It may be a little challenging to solve this exercise if you don’t have yet some experience in using R to simulate data, even though the previous tutorials provided you with the knowledge of the code necessary to solve this problem; so, it’s fine if you take a pick on the solution below. This example will also allow you to understand how to code for ordered factors.
Assume that fruit production increases with root size and also increases linearly from Low to Medium to High temperature.
Your tasks are: 1. Simulate the data. 2. Convert Temperature into an ordered factor. 3. Fit an ANCOVA model. 4. Test the effect of Temperature using Type III sums of squares. 5. Interpret the linear trend.
Answer:
Step 1 - Simulate simple data:
Temperature <- rep(c("Low","Medium","High"), each = 20)
Root <- rnorm(60, mean = 7.2, sd = 1)
# Simple linear increase across temperature levels
Fruit <- 30 + 6*Root +
c(rep(0,20), rep(10,20), rep(20,20)) +
rnorm(60, 0, 5)
datT <- data.frame(Fruit, Root, Temperature)
View(datT)
str(datT)At this stage, Temperature is a character variable.
Step 2 - Convert Temperature to ordered factor:
datT$Temperature <- factor(datT$Temperature,
levels = c("Low","Medium","High"),
ordered = TRUE)
is.ordered(datT$Temperature)If TRUE, it is correctly defined as ordered.
Step 3- Set contrasts and fit the model:
options(contrasts = c("contr.sum","contr.poly"))
mT <- lm(Fruit ~ Root + Temperature, data = datT)
summary(mT)Because Temperature is ordered, the model decomposes it into components: Temperature.L → linear trend Temperature.Q → quadratic trend
The linear term should be significant, reflecting a systematic increase from Low to Medium to High. The quadratic term should not be significant, because we simulated a straight (linear) increase. However, we are conducting multiple tests and it could happen that the quadratic trend is significant.
Step 4 - Type III test:
library(car)
Anova(mT, type = "III")Interpretation: Root should be significant. This confirms that fruit production increases with root size. Temperature should also be significant.
* * *
**STUDY QUESTIONS**.
1/ In the text on fitting an ANCOVA with an ordered temperature factor, why should the quadratic term not be significant?
2/ Continue the text on fitting an ANCOVA with an ordered temperature factor, starting after its final sentence.
* * *
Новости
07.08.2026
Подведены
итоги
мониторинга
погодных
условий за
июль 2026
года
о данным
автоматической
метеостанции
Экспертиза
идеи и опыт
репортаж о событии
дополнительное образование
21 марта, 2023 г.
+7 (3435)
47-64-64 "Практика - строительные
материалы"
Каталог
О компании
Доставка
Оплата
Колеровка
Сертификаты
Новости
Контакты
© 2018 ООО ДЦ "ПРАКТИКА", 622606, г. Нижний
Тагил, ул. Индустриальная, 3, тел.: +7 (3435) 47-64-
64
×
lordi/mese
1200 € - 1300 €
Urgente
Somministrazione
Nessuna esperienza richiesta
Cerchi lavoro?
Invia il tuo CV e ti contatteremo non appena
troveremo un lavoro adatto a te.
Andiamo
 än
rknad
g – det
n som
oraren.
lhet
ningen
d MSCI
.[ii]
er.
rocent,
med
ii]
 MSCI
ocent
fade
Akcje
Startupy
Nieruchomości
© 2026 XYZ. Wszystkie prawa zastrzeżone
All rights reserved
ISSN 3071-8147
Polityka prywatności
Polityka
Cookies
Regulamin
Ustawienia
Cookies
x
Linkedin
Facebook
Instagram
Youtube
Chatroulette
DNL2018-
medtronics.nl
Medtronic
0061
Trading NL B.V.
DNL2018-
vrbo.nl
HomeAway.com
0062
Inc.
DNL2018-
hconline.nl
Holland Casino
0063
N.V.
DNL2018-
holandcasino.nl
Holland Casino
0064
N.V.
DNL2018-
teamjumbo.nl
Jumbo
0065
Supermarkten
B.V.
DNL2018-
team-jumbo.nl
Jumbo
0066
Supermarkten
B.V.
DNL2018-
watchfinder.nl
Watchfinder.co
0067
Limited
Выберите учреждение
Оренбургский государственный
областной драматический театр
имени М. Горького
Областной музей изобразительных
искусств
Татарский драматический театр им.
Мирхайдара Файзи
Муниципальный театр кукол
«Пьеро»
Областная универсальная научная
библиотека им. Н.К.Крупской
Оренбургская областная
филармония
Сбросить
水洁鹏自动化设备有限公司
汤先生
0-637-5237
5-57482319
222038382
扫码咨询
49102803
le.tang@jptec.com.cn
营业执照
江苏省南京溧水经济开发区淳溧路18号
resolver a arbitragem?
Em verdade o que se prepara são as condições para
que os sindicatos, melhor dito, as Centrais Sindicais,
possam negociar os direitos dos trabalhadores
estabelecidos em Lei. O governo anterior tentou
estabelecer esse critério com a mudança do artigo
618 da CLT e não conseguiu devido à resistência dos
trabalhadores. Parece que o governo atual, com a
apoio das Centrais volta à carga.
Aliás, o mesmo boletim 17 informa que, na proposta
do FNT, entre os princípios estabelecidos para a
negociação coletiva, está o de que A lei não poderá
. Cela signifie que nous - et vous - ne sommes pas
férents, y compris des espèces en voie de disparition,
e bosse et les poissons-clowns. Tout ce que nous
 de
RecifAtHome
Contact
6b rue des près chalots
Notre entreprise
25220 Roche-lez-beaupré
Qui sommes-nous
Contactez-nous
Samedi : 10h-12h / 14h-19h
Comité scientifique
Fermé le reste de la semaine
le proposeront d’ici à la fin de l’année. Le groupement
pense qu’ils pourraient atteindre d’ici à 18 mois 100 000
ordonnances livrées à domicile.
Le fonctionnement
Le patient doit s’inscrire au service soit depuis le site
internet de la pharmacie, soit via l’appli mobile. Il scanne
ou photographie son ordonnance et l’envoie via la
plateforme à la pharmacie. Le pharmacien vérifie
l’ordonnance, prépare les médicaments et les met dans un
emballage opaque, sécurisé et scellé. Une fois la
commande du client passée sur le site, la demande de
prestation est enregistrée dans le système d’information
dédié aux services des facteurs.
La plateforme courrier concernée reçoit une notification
* * *
**EXPECTED OUTPUTS**.
1/ The data were simulated with a straight (linear) increase across temperature levels.

2/
In the Type III output produced by Anova(), you will notice that the ordered factor appears as a single line labelled simply as Temperature. You do not see separate rows for Temperature.L and Temperature.Q. This is not a mistake, and it is not because the linear and quadratic components disappeared. It is because Anova() is testing the factor as a whole rather than testing each contrast separately.
When we define Temperature as an ordered factor, R represents it internally using polynomial contrasts. With three ordered levels, this generates two components: a linear component (L) and a quadratic component (Q). These are simply numerical variables that together represent the ordered factor in the regression model. When we run summary(lm()), R reports the coefficients for each of these components separately, because summary() focuses on individual parameters.
However, Type III ANOVA is not testing individual coefficients. It tests entire model terms. In this case, Temperature is a single term in the model, even though it is represented internally by two contrast variables. The Type III test therefore asks whether Temperature, as a factor, explains variation in Fruit after accounting for Root. Mathematically, it is testing whether both the linear and quadratic components are simultaneously equal to zero.
So the single F-test reported for Temperature in the Type III table is a joint test of both L and Q together. If that test is significant, it tells us that at least one of the components (linear or quadratic) contributes to explaining variation. To understand whether the pattern is primarily linear or curved, we then look at the individual coefficients in the summary(lm()) output.
This distinction reflects an important principle: regression summaries report parameter-level tests, whereas ANOVA tables report term-level tests.